» **Problem to work on**:
Count the lines below that contain the word "card" and give only the number.

* * * * * * *

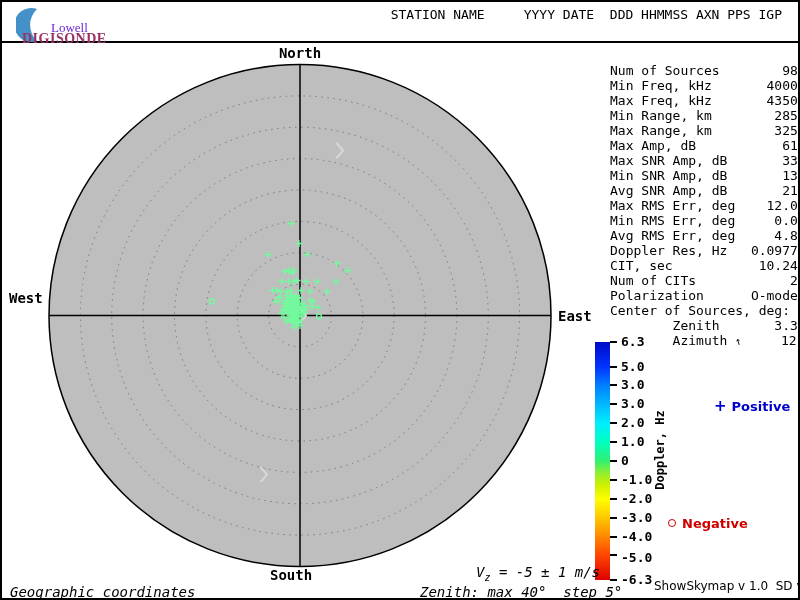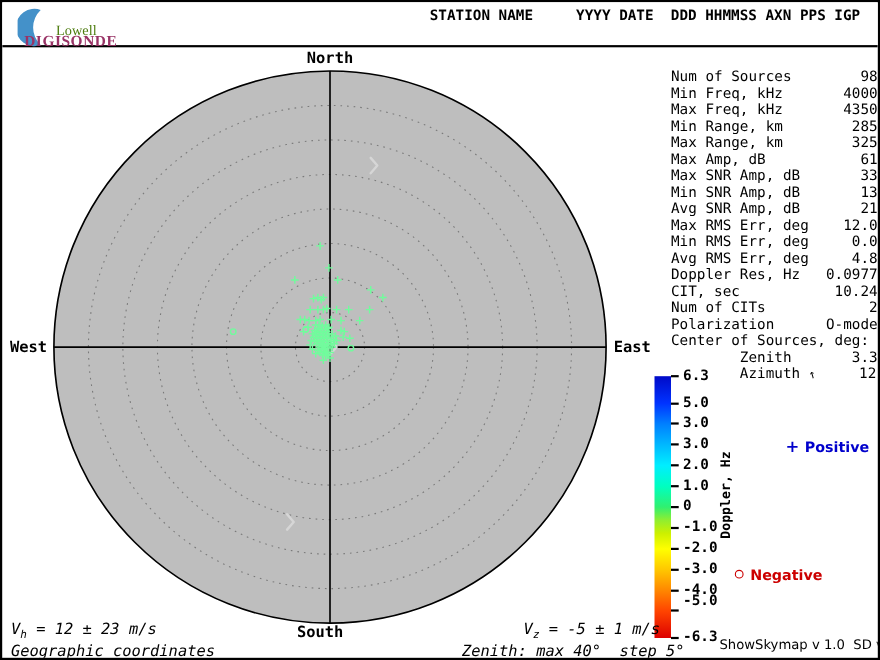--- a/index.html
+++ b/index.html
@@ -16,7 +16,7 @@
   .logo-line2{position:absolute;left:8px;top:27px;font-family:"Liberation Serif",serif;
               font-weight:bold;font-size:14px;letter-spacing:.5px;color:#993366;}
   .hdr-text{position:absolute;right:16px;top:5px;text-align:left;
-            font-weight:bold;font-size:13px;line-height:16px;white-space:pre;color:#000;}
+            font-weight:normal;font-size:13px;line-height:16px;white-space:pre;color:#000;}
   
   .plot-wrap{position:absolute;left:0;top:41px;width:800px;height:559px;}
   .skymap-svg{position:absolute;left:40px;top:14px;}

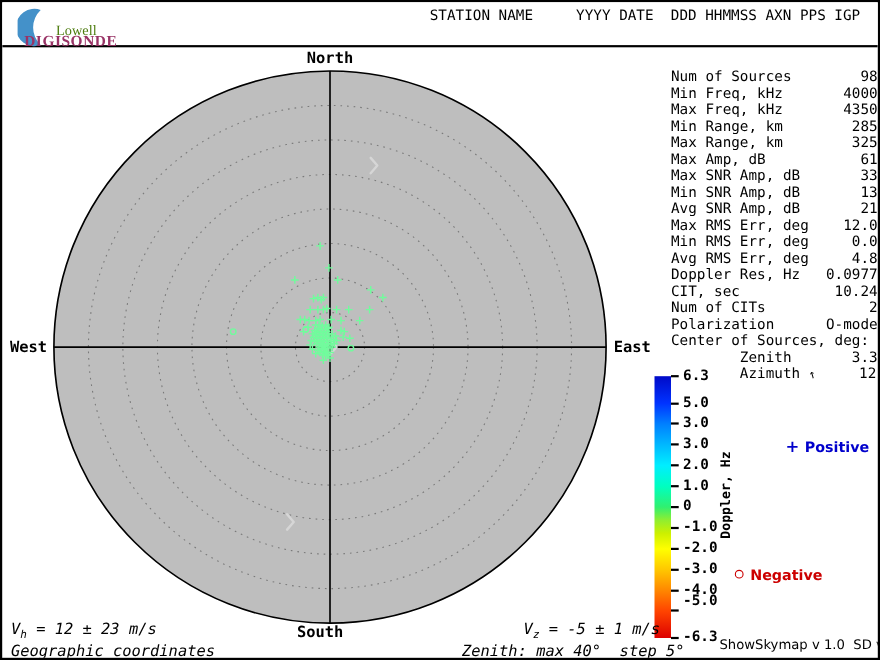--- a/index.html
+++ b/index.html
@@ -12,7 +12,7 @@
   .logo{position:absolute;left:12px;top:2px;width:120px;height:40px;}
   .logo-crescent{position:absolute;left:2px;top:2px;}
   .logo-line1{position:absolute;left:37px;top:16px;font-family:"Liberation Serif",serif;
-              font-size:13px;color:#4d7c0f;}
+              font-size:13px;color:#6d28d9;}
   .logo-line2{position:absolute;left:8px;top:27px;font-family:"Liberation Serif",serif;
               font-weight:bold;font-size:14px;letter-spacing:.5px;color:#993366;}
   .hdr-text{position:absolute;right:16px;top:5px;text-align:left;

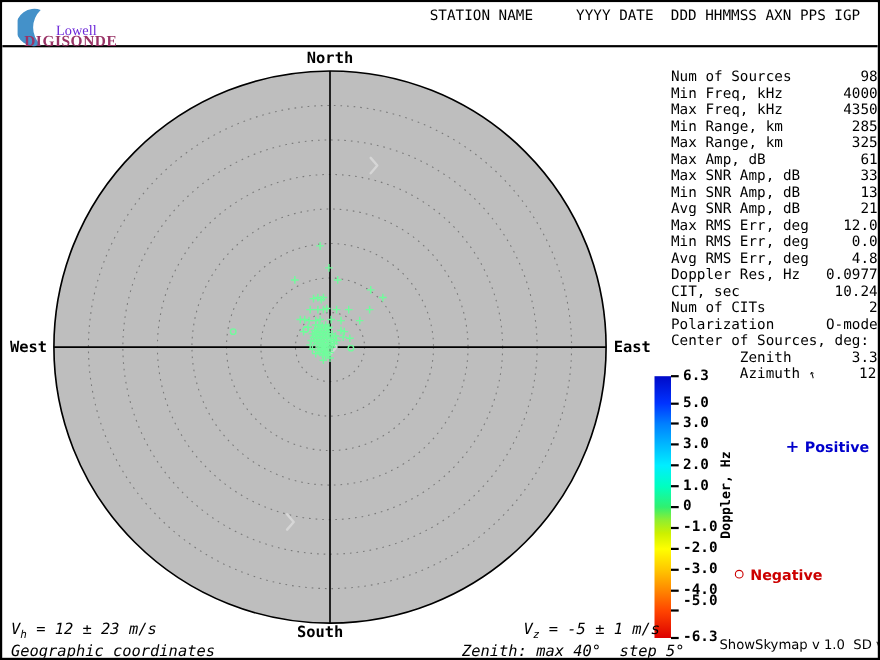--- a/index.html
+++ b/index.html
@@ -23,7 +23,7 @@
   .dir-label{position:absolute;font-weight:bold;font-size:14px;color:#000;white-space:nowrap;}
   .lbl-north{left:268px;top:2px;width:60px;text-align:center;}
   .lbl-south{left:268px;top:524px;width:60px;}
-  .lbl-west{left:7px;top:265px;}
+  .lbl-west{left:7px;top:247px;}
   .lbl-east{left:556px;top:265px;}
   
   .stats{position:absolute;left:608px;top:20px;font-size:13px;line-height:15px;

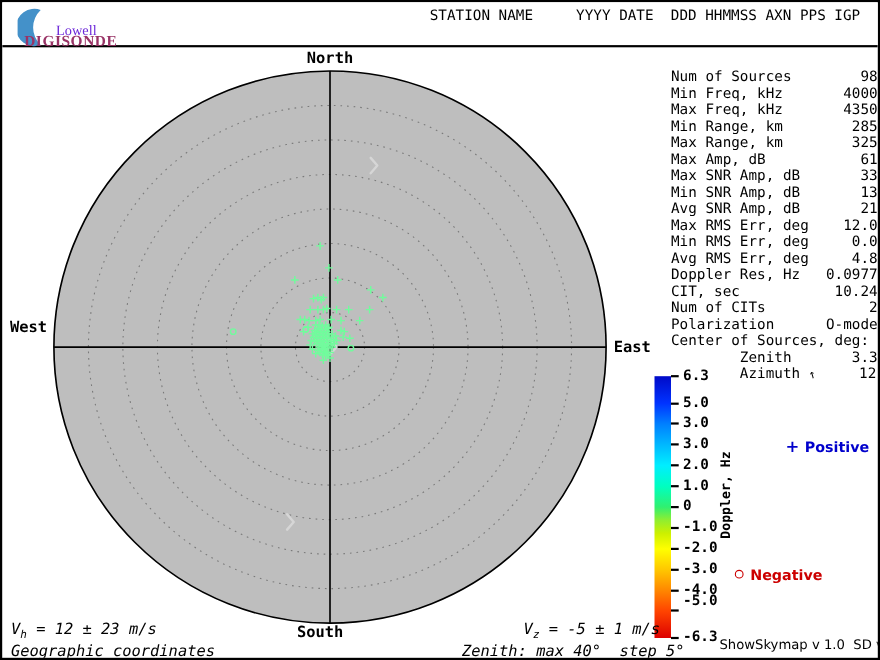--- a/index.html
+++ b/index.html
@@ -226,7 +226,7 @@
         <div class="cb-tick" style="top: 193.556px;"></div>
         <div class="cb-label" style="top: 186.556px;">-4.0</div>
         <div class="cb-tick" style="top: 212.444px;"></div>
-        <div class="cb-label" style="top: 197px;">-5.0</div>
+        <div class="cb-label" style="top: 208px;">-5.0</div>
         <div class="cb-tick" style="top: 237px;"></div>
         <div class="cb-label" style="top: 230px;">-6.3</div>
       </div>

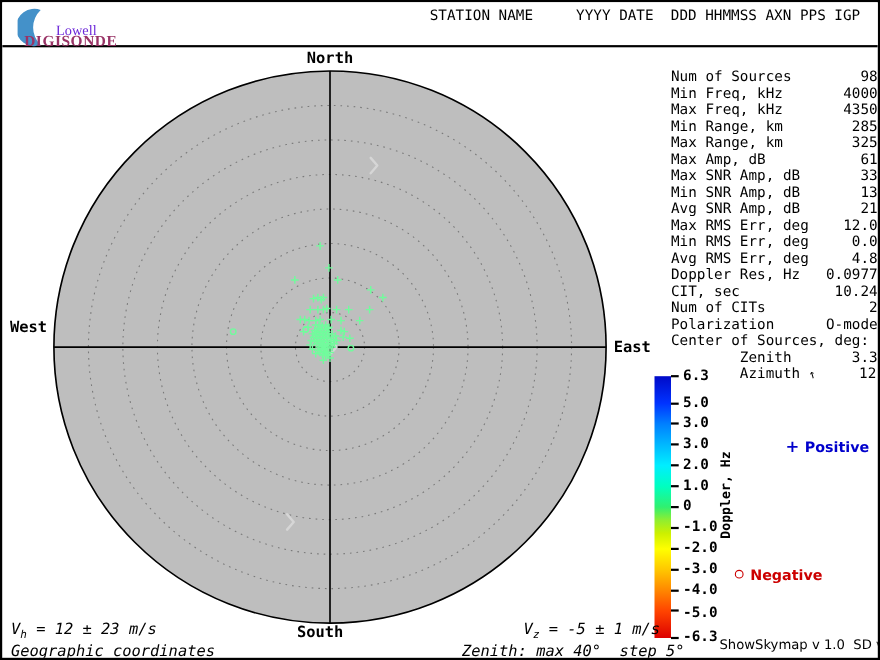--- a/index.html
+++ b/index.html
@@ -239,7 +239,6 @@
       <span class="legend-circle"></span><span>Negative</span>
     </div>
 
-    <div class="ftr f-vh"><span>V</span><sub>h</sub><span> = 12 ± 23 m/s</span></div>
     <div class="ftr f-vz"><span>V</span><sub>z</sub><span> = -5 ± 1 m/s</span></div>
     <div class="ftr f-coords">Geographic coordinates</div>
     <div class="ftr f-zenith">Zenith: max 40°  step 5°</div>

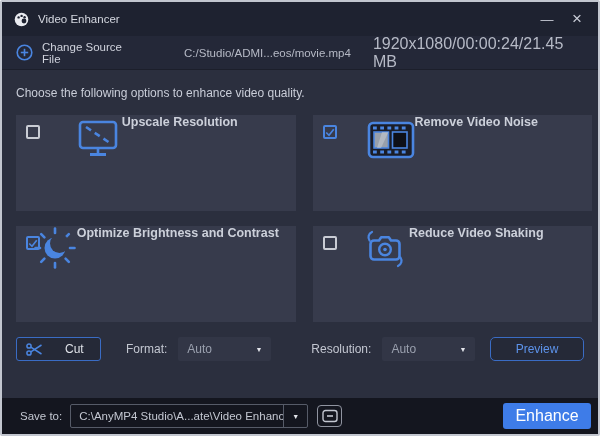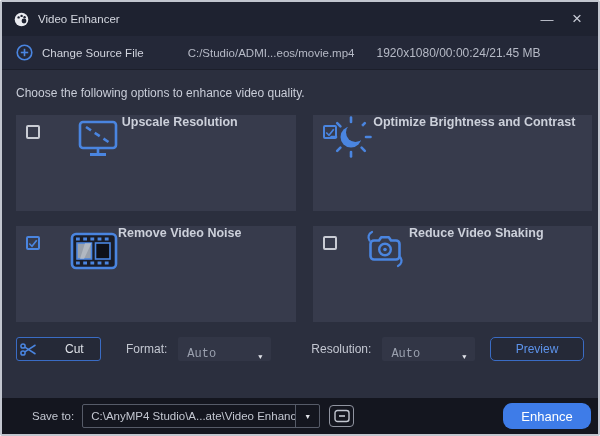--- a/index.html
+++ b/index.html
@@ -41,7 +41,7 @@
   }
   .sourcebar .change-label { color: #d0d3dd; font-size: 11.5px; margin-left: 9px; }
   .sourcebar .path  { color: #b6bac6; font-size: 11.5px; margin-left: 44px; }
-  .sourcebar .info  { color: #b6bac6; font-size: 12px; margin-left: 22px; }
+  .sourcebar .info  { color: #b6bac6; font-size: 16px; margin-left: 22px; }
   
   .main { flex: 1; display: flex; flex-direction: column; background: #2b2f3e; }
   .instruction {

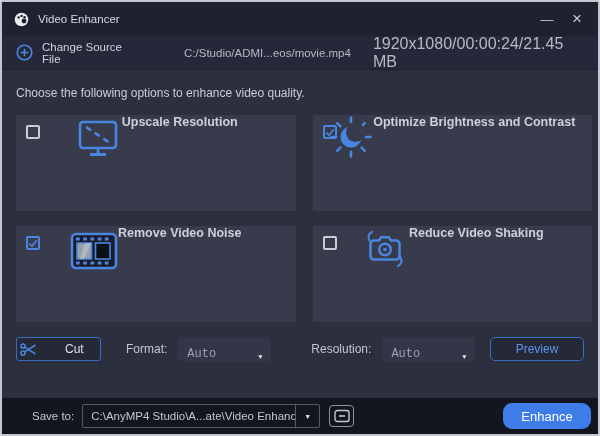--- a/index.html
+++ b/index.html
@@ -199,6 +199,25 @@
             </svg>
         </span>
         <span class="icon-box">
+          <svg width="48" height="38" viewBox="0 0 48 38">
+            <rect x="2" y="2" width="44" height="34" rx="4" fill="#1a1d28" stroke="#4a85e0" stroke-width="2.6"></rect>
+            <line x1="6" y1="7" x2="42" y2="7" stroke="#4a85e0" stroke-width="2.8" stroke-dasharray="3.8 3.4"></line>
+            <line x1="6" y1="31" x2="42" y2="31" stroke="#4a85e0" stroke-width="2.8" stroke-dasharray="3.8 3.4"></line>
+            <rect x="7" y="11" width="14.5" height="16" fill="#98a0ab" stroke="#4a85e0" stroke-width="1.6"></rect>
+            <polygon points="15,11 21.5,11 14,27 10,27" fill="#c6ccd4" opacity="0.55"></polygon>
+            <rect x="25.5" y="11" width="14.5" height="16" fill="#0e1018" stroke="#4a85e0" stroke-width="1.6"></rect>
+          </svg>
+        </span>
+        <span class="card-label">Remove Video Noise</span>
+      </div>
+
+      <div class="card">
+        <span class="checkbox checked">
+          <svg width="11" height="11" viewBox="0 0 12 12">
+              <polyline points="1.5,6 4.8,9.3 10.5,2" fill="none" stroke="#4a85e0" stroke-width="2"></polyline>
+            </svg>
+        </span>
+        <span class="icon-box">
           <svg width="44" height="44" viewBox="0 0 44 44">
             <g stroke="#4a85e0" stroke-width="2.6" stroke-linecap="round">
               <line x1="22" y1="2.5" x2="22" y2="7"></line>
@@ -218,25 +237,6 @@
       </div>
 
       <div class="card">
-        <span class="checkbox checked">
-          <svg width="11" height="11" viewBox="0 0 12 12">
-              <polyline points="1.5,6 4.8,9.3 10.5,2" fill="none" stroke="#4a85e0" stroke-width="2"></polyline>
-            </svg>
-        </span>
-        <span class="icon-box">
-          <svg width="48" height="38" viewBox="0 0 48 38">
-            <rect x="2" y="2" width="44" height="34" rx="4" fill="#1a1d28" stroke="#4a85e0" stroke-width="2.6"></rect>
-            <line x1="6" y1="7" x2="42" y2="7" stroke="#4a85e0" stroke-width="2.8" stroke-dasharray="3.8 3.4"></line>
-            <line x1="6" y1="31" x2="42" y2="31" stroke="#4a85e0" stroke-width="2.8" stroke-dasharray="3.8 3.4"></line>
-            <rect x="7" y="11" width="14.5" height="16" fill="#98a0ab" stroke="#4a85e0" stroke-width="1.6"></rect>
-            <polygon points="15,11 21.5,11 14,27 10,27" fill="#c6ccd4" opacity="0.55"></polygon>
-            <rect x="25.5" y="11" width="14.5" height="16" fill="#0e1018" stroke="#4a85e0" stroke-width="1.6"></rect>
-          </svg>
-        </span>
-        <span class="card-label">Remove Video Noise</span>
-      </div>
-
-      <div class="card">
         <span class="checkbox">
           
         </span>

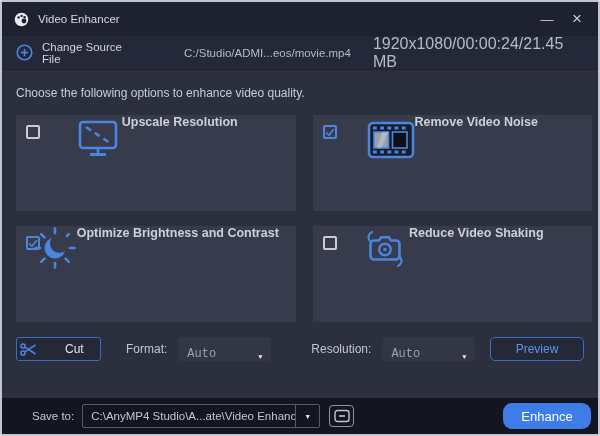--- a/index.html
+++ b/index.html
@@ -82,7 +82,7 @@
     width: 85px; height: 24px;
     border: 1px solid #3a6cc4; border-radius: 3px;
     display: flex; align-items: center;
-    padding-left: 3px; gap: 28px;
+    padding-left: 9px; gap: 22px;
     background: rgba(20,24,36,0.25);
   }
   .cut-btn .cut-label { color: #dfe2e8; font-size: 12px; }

* * * * * * *

» **The answer**:
5